To evaluate one of our pretrained checkpoints, we suggest first downloading a local copy of the weights, as follows:

```
# grab model checkpoint from huggingface hub
from huggingface_hub import hf_hub_download
HF_TOKEN="<your-hf-token-here>"

checkpoint_path = hf_hub_download("openflamingo/OpenFlamingo-3B-vitl-mpt1b", "checkpoint.pt")
checkpoint_path= hf_hub_download("openflamingo/OpenFlamingo-3B-vitl-mpt1b", 
  "checkpoint.pt", 
  local_dir="openflamingo/OpenFlamingo-3B-vitl-mpt1b", 
  cache_dir="openflamingo/OpenFlamingo-3B-vitl-mpt1b", 
  local_dir_use_symlinks=False,
  token=HF_TOKEN)
print(checkpoint_path)
## openflamingo/OpenFlamingo-3B-vitl-mpt1b/checkpoint.pt
```

This should place the OpenFlamingo model at the expected location in the evaluation script.

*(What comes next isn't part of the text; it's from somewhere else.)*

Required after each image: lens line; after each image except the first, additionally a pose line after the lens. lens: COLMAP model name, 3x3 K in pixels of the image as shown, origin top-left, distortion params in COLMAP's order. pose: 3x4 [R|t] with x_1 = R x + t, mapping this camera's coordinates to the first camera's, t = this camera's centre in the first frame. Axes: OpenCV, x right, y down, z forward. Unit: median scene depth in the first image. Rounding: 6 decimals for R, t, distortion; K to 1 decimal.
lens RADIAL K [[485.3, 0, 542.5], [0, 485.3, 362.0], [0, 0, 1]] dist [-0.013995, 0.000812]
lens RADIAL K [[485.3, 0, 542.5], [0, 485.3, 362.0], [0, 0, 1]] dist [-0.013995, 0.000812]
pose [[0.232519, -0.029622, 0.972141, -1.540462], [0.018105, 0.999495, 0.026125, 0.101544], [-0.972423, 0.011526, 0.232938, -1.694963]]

For TextVQA and VizWiz we expect annotations to be formatted differently than the original datasets. We provide the custom annotations in `open_flamingo/open_flamingo/eval/data/`. We have also uploaded all the annotation files in a [huggingface dataset](https://huggingface.co/datasets/openflamingo/eval_benchmark/tree/main) for easy access.

# Evaluating using RICES (Retrieval-based In-Context Example Selection)

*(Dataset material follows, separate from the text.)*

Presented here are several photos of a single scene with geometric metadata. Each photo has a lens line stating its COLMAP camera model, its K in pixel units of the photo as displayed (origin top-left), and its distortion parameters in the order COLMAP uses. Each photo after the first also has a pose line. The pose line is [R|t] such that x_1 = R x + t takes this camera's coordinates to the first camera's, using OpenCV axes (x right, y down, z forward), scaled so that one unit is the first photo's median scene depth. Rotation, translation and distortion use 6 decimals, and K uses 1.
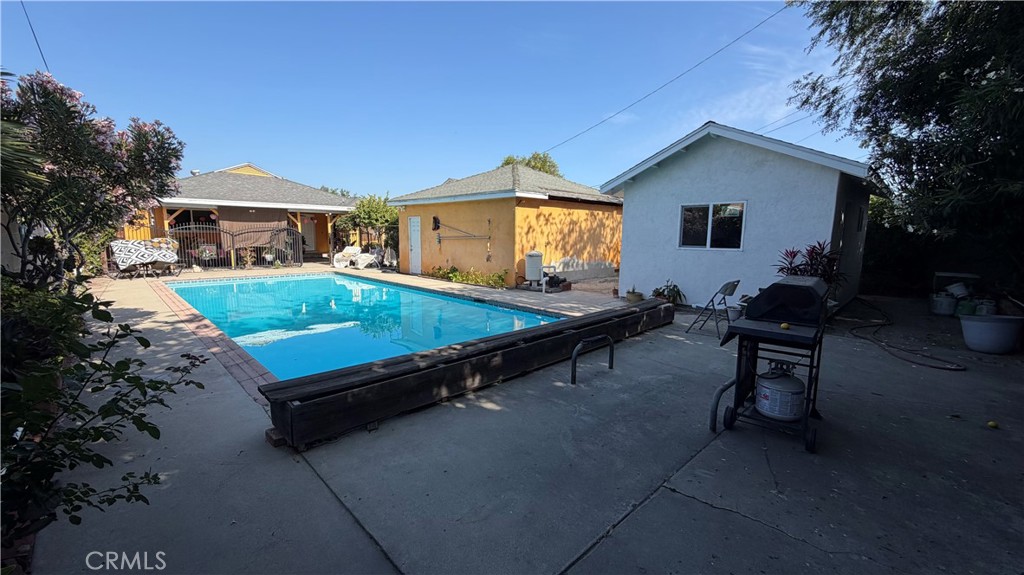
lens RADIAL K [[409.5, 0, 509.0], [0, 409.5, 288.4], [0, 0, 1]] dist [-0.002697, -0.000027]
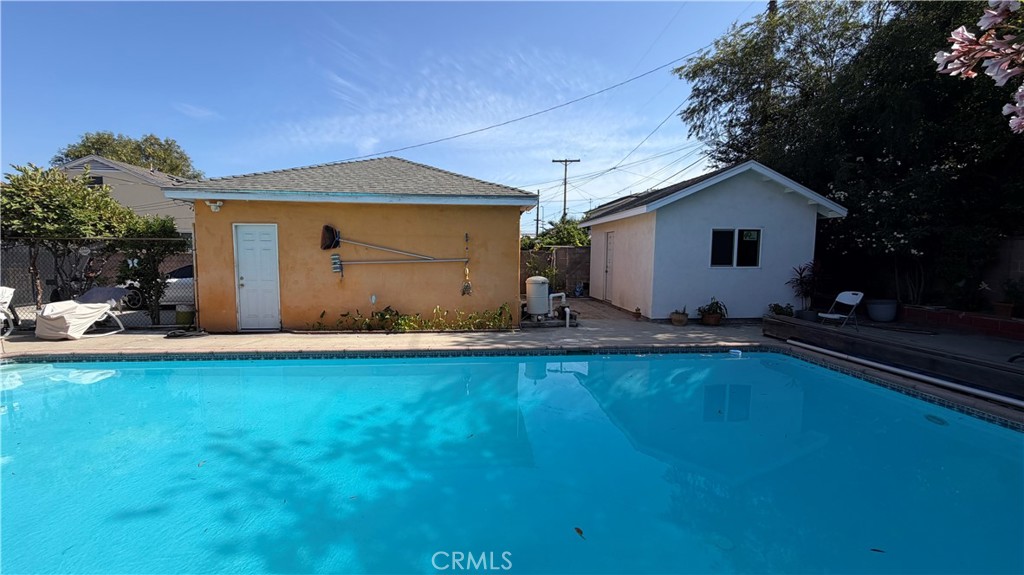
lens RADIAL K [[409.5, 0, 507.1], [0, 409.5, 291.6], [0, 0, 1]] dist [-0.002697, -0.000027]
pose [[0.627179, -0.078852, 0.774874, -0.474998], [0.103039, 0.994518, 0.017804, -0.066826], [-0.772030, 0.068676, 0.631865, 0.446067]]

We provide the option to evaluate using RICES, which is a method for selecting exemplars from the training set based on image similarity. This method was used in DeepMind's implementation for evaluating on ImageNet, but can be used for any dataset in our evaluation suite.

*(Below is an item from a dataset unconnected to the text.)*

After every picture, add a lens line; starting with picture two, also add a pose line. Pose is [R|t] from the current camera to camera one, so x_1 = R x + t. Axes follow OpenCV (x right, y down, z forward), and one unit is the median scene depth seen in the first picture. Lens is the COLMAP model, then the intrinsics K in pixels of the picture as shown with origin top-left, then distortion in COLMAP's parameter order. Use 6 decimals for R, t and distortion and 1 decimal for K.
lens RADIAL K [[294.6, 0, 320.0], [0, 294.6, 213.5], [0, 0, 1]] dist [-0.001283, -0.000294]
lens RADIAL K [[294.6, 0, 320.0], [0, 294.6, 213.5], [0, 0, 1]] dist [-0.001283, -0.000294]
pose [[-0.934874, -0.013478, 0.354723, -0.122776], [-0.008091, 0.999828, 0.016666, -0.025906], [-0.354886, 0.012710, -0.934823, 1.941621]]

To use RICES, you must first create features for a benchmark's training set. We provide a script for doing so in `open_flamingo/open_flamingo/scripts/cache_rices_features.py`. This script will extract image features for a given dataset using a given CLIP model checkpoint. For example, to extract features for the COCO training set, you can run:

```bash
python cache_rices_features.py \
  --vision_encoder_path ViT-L-14 \
  --vision_encoder_pretrained openai \
  --batch_size 128 \
  --eval_coco \
  --coco_train_image_dir_path /path/to/coco/train2014 \
  --coco_val_image_dir_path /path/to/coco/val2014 \
  --coco_karpathy_json_path /path/to/coco/dataset_coco.json \
  --coco_annotations_json_path /path/to/coco/annotations/captions_train2014.json \
  --output_dir /path/to/coco/features 
```

This will create a directory at `/path/to/coco/features` containing a file named `coco.pkl` with the extracted features. You can then use this directory to evaluate using RICES by passing the `--rices` flag to the evaluation script, specifying the path to the features directory using the `--cached_demonstration_features` flag, and specifying the vision encoder to use for RICES using the `--rices_vision_encoder_path` and `--rices_vision_encoder_pretrained` flags.